El horror, el horror

A la entrada de la sala de pintura de los siglos XVIII y XIX, en el Louvre, hay un cuadro llamado «La inundación» (Le déluge). Es un óleo sobre tela de 4.41 x 3.41 m. Su tema es realista, una familia que huye de la inundación. Su resolución no. Fue exhibido por primera vez en el Salón de París, en 1806, y en 1810 ganó el concurso de la década, venciendo a «Las sabinas», de Jacques-Louis David. Eran dos concepciones distintas. David es clasificado habitualmente como un neoclásico. Anne-Louis Girodet también. Pero no lo es. En su escena hay una agitación, un temblor, un atisbo de lo inexplicable, una corporización del horror que no puede sino asociarse con los aspectos más terroríficos del romanticismo y, en el caso de la pintura francesa, con las estéticas de lo onírico que desembocarían en el simbolismo y el surrealismo y de las que son buena prueba las «Cabezas cortadas» de Théodore Géricault, o la «Danza de Sabbat» que ilustra la Historia de la magia de Paul Christian publicada en París en 1870.

Otro grabado de la época, «Un concierto de metralla», obra realizada en 1846 por Bezt, Leloir, Laurent Hotelin y Recner, a partir de un diseño de Grandville, muestra otra clase terror. El sonoro. El responsable no es otro que Héctor Berlioz. El mismo que para la inauguración del nuevo tren entre París y Bruselas, el 13 de junio de 1846, juntó una orquesta de 400 músicos para estrenar su Grande symphonie funèbre et triomphale. El orgánico incluía doce cañones que debían disparar juntos sobre los acordes finales de la «Apothéose», lo que no llegó a suceder porque se habían perdido los encendedores (o alguien había decidido sustraerlos).

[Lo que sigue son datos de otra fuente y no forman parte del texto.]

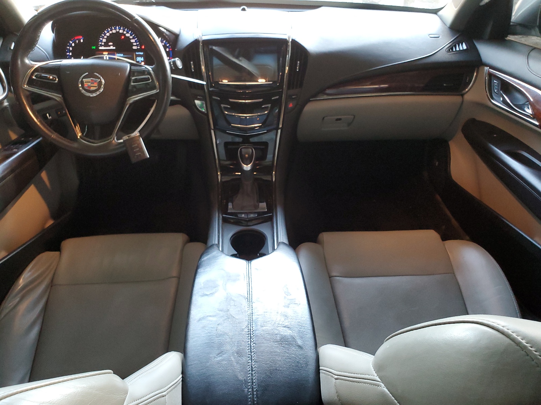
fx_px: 406
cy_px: 202
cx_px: 270
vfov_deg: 53.1
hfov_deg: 67.3
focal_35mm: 26
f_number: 1.5
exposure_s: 1/24
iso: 289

Las mechas de dos de los cañones fueron finalmente prendidas con un cigarro, lo que produjo unos chisporroteos imprevistos que el público, no obstante, creyó parte del espectáculo.

Pero, más importante, Berlioz había estrenado en el Conservatorio de París, el 5 de diciembre de 1830, una verdadera obra de terror musical, su Symphonie fantastique: Épisode de la vie d’un artiste … en cinq parties. Escrita –o soñada– bajo los efectos del opio, Leonard Bernstein la definió como «primera excusión al mundo de la psicodelia». Lo interesante es cómo inventa sonidos y efectos con los instrumentos para lograr ese clima alucinatorio. Cuerdas golpeadas con la madera del arco, glissandi (los deslizamientos de un sonido a otro), una masa orquestal inusual que incluía absolutamente todo lo disponible (desde instrumentos novedosos, como la corneta con pistones o el gigantesco ophicleides hasta otros en desuso, como el serpent). Y, claro, las campanas. Las orquestas actuales recurren a las usuales campanas tubulares (unos tubos de metal colgantes que remedan su sonido). John Eliot Gardiner, que grabó la obra en el propio Conservatorio de París, utiliza las campanas del lugar. Pero, en realidad, es absolutamente imposible que Berlioz hubiera podido sincronizarlas con la orquesta. En otra versión ejemplar – creo que es mi preferida–, la de la orquesta Anima Eterna de Brujas (buen nombre de ciudad para interpretar esta obra), que fundó y dirige Jos Van Immerseel, a partir de una indicación del propio Berlioz, las campanas no son tocadas por campanas sino por dos pianos Pleyel de la época. No es que no pueda haber grandes versiones de esta obra tocadas por orquestas actuales convencionales. De hecho las hay, con la conducida por Igor Markevitch a la cabeza. Pero el terror aparece en toda su dimensión con la tensión entre los materiales con los que Berlioz contaba y lo que –tan genial como delirante– imaginaba para ellos.